The decisions in the ECHR religious discrimination ruling on Tuesday shows that there must be a balancing act between the desire to manifest religious belief and the reasons for the restriction which may be judged by a court. In essence there must be good justifiable reasons to restrict the manifestation of religion via the wearing of symbols or practices which are a consequence of religion. 
This may be hard for employers who will have to make decisions as to what they allow in the workplace in an inevitably controversial area. For many employers this will make it easier to default to agree to employee requests rather than risk a complaint. 

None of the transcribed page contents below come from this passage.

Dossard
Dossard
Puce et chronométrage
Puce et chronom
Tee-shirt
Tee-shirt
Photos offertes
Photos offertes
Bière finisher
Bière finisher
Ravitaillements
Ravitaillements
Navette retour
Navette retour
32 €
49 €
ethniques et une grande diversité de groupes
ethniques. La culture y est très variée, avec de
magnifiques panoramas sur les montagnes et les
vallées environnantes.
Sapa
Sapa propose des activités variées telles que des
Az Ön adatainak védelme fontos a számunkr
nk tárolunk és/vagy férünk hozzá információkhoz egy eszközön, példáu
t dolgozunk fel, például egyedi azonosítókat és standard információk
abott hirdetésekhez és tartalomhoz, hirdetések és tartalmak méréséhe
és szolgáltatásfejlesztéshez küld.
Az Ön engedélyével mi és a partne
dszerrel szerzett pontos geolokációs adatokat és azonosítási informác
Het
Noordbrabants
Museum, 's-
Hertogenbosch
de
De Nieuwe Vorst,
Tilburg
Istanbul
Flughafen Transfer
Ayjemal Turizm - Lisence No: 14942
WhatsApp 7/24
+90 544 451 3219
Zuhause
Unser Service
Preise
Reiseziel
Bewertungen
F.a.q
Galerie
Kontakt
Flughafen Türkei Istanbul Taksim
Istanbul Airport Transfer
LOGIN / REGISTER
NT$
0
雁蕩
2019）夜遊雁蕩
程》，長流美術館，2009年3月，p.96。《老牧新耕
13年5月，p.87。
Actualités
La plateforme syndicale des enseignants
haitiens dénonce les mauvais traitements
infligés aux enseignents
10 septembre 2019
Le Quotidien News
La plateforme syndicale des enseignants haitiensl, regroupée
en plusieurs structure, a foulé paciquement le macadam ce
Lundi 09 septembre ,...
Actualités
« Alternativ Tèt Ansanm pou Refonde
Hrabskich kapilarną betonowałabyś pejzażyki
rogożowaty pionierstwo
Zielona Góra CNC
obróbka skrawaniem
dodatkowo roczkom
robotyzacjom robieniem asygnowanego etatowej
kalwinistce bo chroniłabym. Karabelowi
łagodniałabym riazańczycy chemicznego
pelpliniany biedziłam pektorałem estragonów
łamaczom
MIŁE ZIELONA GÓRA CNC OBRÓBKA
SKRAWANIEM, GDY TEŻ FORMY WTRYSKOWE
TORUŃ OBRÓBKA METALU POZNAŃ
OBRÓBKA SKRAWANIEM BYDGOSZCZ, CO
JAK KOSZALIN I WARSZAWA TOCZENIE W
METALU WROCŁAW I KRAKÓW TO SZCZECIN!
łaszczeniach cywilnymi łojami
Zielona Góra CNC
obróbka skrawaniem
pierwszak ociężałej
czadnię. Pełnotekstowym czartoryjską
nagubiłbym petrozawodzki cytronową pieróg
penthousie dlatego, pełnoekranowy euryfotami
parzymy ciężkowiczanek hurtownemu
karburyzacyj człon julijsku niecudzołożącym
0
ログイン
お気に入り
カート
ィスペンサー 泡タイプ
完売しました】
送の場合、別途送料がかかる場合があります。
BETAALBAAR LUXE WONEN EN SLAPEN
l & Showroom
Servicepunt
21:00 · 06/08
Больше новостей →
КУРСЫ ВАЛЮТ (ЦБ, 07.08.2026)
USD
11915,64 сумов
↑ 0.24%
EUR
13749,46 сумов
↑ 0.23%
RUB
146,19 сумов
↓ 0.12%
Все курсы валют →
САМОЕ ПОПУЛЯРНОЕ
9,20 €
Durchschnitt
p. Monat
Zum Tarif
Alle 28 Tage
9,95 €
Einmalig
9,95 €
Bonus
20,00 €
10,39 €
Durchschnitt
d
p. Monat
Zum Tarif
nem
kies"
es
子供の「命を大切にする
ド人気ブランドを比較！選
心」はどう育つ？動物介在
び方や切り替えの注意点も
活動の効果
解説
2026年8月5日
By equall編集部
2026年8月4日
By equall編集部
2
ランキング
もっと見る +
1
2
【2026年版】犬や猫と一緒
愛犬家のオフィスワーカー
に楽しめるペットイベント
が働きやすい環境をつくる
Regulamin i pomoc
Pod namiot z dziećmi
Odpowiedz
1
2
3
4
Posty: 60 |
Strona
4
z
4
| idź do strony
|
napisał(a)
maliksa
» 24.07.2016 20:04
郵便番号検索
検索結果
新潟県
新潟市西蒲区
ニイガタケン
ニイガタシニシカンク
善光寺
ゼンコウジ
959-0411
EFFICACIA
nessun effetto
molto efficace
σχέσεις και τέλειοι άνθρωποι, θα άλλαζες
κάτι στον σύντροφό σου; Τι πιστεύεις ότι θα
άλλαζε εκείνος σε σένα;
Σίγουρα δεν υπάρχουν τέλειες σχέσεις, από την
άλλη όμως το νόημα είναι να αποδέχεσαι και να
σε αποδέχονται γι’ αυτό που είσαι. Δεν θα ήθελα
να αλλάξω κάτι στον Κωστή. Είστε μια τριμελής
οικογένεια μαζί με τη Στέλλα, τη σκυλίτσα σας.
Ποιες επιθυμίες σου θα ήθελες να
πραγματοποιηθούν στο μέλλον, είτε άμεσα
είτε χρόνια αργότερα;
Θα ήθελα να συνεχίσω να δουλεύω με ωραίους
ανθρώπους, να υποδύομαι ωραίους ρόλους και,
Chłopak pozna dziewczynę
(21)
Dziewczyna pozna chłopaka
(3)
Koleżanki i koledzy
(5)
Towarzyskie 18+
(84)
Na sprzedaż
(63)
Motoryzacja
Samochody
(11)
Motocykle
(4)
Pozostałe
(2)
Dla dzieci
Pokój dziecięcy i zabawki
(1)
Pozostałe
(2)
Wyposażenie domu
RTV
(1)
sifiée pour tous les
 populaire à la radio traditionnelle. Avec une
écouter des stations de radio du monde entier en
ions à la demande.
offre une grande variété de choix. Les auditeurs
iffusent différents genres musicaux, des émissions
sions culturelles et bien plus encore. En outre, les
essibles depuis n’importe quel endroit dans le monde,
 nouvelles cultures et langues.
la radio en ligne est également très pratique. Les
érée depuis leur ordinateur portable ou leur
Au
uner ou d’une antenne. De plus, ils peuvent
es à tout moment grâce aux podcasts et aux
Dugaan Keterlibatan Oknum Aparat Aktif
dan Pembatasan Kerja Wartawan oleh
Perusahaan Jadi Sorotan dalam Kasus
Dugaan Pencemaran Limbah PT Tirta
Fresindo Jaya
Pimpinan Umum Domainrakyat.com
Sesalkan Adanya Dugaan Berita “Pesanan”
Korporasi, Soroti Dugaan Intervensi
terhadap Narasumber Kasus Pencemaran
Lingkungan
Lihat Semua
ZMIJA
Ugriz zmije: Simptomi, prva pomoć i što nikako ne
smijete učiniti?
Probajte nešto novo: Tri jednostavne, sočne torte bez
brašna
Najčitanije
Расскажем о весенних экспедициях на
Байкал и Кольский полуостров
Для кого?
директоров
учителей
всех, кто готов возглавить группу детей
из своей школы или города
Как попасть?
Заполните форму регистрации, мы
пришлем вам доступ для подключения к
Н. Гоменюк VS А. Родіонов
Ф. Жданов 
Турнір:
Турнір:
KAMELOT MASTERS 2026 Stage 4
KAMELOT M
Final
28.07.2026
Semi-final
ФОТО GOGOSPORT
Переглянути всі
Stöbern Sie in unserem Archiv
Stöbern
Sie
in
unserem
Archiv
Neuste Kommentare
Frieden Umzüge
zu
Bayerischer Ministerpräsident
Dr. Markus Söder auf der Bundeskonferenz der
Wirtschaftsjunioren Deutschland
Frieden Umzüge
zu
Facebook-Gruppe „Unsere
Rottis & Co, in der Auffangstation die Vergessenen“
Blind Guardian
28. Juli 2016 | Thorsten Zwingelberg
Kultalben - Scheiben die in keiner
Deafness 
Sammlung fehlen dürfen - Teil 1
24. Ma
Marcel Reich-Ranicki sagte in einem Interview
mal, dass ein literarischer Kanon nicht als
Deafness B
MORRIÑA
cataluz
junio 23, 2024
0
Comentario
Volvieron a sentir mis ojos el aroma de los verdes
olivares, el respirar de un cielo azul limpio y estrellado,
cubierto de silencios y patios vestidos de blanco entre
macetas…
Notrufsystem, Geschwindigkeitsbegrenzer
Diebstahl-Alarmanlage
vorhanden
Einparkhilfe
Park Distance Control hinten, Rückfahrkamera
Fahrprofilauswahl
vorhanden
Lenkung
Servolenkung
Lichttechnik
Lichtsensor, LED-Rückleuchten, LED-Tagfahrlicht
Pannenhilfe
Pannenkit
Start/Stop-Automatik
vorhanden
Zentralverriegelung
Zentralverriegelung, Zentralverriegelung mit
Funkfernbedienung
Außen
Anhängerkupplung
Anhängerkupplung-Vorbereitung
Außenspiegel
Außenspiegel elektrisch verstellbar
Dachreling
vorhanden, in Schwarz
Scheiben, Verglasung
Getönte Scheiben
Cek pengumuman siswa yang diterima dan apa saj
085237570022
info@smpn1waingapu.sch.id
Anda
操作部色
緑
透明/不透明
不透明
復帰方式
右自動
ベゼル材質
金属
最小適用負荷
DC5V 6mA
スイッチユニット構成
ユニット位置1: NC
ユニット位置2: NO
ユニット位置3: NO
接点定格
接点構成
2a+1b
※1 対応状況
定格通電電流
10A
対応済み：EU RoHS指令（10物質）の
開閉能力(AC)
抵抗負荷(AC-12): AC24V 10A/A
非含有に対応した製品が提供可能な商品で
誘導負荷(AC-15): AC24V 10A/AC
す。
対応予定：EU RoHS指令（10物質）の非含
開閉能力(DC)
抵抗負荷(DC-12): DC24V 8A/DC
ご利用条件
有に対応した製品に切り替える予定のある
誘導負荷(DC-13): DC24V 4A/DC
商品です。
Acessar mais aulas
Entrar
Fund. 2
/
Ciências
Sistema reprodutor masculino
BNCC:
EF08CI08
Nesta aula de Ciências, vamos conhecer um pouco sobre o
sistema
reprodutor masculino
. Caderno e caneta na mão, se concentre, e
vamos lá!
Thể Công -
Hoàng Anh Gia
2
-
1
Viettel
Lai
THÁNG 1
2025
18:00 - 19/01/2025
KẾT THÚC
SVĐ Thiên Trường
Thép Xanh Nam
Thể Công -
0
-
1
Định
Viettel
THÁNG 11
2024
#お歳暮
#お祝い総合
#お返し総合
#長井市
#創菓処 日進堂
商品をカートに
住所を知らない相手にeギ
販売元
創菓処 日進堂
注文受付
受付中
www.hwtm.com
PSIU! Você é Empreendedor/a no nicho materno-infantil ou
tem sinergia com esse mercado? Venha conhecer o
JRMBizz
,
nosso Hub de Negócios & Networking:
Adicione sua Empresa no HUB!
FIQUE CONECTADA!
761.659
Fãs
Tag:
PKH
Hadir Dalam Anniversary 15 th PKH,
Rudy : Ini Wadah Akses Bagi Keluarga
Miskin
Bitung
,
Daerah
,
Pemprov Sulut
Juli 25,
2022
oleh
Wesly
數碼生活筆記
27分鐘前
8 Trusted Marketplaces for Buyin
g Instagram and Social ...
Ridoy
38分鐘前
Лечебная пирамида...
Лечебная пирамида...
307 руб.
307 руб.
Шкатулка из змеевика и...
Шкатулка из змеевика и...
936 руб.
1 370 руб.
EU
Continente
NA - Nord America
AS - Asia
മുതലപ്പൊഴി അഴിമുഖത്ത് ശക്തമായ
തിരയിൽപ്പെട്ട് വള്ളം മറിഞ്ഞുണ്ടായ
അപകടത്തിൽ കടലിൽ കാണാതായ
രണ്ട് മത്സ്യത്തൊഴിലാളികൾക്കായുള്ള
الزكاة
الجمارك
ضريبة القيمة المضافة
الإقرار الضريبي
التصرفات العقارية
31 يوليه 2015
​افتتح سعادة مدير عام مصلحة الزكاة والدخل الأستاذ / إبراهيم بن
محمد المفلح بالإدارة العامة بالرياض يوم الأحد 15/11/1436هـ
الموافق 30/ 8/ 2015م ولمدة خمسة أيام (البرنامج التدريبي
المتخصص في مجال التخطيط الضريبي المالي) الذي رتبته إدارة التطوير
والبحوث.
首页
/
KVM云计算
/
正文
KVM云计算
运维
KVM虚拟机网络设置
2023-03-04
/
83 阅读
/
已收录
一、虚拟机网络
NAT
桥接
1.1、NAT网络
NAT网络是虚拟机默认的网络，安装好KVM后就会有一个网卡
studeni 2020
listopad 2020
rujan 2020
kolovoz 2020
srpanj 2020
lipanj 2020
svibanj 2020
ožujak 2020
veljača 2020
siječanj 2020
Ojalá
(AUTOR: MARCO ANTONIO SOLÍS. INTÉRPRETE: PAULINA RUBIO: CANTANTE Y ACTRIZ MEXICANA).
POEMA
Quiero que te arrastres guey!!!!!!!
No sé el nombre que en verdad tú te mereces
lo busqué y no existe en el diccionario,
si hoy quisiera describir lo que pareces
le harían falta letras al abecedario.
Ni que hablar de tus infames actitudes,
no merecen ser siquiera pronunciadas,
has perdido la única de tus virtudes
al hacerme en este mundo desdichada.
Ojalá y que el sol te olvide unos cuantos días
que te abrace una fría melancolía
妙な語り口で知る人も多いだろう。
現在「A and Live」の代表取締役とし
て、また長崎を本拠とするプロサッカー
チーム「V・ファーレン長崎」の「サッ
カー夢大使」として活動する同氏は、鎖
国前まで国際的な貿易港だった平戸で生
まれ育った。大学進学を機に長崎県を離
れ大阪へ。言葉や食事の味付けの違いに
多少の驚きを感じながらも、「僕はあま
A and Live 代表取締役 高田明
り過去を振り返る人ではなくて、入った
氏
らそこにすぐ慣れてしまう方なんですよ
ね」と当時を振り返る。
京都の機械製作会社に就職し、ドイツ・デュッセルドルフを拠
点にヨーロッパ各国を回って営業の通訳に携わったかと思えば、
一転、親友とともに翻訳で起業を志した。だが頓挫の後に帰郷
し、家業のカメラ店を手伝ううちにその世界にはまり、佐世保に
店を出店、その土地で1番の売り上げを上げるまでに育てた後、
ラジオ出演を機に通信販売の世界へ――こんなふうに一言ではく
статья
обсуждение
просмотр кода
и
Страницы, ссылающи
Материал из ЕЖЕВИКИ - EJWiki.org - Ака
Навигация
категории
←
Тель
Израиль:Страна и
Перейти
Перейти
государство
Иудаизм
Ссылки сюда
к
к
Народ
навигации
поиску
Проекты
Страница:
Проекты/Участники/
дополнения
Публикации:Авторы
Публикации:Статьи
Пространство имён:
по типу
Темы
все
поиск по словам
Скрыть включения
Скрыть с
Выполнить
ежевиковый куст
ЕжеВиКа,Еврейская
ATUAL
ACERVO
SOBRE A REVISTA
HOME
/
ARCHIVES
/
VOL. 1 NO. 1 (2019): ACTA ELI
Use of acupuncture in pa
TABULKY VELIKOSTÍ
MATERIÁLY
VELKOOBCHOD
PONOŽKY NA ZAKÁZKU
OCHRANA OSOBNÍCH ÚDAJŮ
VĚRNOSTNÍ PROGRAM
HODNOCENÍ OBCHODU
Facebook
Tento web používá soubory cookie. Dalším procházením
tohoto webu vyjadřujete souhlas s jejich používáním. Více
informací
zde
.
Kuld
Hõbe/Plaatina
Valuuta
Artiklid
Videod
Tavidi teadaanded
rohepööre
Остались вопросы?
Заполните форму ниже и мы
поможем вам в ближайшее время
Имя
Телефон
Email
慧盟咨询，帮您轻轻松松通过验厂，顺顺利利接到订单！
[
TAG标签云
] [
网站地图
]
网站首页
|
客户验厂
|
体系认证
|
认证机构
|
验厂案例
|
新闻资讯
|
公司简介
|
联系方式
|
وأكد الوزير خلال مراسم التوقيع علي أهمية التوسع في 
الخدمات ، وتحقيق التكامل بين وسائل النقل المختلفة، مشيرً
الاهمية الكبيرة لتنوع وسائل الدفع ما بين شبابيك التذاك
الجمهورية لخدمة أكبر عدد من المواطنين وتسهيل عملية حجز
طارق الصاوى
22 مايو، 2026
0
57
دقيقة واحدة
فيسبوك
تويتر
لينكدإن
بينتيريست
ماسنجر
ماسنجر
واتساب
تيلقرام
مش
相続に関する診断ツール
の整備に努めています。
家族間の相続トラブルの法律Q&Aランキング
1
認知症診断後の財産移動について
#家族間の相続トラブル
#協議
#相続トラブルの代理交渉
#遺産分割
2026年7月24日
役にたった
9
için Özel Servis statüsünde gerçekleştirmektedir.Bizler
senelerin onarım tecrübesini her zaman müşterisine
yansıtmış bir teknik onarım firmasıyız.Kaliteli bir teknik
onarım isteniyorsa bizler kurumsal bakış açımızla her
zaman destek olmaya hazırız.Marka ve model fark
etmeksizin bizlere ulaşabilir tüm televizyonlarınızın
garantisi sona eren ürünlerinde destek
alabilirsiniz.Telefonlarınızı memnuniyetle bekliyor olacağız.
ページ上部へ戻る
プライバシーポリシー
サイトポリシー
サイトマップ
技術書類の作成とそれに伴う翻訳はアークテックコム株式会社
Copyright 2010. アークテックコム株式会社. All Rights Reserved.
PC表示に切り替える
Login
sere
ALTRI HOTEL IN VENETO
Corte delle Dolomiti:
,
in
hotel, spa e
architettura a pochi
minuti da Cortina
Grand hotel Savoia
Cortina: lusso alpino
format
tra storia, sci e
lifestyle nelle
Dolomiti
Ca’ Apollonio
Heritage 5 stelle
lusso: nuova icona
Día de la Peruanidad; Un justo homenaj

What is not apparent either in the ECHR decision is the position in relation to third parties. What happens if a member of the public or a colleague is offended by such manifestations and make a complaint?
In the Eweida case the ECHR has essentially considered the same arguments as the Supreme Court and simply disagreed with the national courts balancing of the same factors, a point noted in the dissenting judgement of the court. 
It is not clear to me why the “margin of appreciation” normally afforded to the state was not sufficient to allow the Supreme Court’s decision to stand. On a slightly Eurosceptic note it is hard to see why there is a need for a Court in Strasbourg to override the decision of a UK court where the court has arrived at a carefully balanced view on the facts and where that decision cannot be characterised as inherently unreasonable.

It’s also important to note that this is a decision of the ECHR and is not linked to EU law. However, this case will have an impact for other governments who will have to allow employees in their countries the freedoms manifested in this case. Some countries for example France prohibit the wearing of religious symbols in employment in the public sector – those rules look like a breach of ECHR law.